## Stored entries
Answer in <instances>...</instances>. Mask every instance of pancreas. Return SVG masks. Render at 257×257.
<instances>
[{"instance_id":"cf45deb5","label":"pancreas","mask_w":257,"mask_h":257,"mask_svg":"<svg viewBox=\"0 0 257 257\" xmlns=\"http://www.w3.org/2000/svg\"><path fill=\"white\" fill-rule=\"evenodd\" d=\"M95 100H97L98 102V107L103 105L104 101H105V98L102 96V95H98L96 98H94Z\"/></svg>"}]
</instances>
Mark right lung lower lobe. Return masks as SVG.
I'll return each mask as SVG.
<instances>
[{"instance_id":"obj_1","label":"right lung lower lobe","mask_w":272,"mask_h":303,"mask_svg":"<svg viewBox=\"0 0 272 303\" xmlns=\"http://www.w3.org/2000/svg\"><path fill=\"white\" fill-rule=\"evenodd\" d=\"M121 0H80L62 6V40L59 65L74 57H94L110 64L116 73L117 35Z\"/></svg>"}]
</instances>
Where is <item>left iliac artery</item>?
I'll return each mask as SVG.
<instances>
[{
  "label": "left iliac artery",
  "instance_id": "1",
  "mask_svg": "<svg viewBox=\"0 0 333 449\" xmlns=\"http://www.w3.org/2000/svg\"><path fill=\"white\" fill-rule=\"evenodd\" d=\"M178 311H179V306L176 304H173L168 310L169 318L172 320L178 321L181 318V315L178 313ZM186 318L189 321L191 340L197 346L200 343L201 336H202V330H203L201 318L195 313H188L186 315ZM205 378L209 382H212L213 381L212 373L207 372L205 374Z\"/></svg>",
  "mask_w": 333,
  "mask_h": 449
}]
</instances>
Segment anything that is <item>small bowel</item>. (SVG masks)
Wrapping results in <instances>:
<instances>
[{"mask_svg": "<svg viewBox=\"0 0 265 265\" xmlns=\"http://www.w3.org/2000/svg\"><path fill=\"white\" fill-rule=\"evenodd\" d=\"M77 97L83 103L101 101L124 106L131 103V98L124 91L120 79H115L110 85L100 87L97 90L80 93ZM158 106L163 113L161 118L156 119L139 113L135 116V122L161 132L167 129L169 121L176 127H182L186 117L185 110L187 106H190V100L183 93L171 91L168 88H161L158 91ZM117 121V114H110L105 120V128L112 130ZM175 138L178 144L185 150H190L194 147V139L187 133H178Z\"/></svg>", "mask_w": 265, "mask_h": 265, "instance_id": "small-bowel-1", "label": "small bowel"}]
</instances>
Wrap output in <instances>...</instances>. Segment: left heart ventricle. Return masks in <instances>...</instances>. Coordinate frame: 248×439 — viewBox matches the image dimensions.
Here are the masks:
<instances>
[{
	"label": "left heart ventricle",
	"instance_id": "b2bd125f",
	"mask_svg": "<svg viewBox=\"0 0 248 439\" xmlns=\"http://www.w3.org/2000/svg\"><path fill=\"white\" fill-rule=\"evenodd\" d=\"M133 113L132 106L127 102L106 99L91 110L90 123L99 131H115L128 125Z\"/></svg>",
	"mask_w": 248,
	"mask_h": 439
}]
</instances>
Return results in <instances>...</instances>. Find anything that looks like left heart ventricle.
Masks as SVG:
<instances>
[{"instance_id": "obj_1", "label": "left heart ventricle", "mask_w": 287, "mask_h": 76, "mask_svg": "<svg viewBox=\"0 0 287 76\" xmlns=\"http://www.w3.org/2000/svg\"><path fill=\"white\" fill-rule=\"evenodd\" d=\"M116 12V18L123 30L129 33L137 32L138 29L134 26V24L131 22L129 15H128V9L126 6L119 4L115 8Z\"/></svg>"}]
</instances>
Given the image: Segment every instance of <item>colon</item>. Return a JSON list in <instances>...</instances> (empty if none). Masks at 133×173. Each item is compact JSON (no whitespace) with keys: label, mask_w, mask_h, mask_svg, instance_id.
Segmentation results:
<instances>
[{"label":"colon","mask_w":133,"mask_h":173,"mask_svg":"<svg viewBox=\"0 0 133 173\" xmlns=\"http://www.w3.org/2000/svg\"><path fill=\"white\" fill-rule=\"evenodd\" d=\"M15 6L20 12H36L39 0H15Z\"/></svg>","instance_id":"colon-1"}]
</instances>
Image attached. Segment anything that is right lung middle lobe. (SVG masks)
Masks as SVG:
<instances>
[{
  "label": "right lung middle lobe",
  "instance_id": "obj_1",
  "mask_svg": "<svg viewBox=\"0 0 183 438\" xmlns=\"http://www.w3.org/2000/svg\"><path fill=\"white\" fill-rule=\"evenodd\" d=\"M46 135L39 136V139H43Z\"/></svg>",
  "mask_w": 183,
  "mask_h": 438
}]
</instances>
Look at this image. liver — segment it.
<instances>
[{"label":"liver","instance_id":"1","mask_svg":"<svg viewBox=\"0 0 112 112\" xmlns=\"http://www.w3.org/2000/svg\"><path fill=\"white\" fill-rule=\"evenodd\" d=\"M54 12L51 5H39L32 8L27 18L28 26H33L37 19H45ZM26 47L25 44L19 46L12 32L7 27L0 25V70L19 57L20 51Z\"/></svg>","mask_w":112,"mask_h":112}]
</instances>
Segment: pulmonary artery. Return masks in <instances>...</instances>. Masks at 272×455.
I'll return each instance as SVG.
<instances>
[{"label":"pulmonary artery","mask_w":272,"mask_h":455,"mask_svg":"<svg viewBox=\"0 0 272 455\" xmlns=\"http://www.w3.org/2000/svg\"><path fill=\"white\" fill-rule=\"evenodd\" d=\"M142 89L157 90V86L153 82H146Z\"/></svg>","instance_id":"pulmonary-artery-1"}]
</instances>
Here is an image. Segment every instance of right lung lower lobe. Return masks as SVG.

## THE PROBLEM
Repeat, unchanged, the lines of the material from the one containing "Look at this image. liver — segment it." through the final line, including both.

## EXERCISE SOLUTION
Look at this image. liver — segment it.
<instances>
[{"label":"liver","instance_id":"1","mask_svg":"<svg viewBox=\"0 0 112 112\" xmlns=\"http://www.w3.org/2000/svg\"><path fill=\"white\" fill-rule=\"evenodd\" d=\"M54 12L51 5H39L32 8L27 18L28 26H33L37 19H45ZM26 47L25 44L19 46L12 32L7 27L0 25V70L19 57L20 51Z\"/></svg>","mask_w":112,"mask_h":112}]
</instances>
Segment: pulmonary artery. Return masks in <instances>...</instances>. Masks at 272×455.
I'll return each instance as SVG.
<instances>
[{"label":"pulmonary artery","mask_w":272,"mask_h":455,"mask_svg":"<svg viewBox=\"0 0 272 455\" xmlns=\"http://www.w3.org/2000/svg\"><path fill=\"white\" fill-rule=\"evenodd\" d=\"M142 89L157 90V86L153 82H146Z\"/></svg>","instance_id":"pulmonary-artery-1"}]
</instances>
Here is an image. Segment every instance of right lung lower lobe. Return masks as SVG.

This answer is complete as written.